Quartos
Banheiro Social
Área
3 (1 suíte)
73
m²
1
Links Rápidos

################

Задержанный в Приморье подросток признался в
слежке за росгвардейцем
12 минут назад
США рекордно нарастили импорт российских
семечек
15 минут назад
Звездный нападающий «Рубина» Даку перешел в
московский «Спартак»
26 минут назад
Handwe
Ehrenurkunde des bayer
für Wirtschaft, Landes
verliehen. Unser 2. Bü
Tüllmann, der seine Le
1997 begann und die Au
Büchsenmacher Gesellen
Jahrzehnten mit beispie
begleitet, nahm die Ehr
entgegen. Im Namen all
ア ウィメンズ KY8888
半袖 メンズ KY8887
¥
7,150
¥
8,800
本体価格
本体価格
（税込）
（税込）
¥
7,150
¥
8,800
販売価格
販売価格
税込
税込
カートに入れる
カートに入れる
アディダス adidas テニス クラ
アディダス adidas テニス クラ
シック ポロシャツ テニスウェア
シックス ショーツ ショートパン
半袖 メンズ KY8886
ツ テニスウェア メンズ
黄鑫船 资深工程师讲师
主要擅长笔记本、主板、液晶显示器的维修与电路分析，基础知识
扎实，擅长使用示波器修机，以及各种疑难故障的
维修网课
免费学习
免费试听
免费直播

################

◆ **Exercise objective**:
Copy out, from the listing above, every line that contains the string "минут".

◆ **Task solution**:
12 минут назад
15 минут назад
26 минут назад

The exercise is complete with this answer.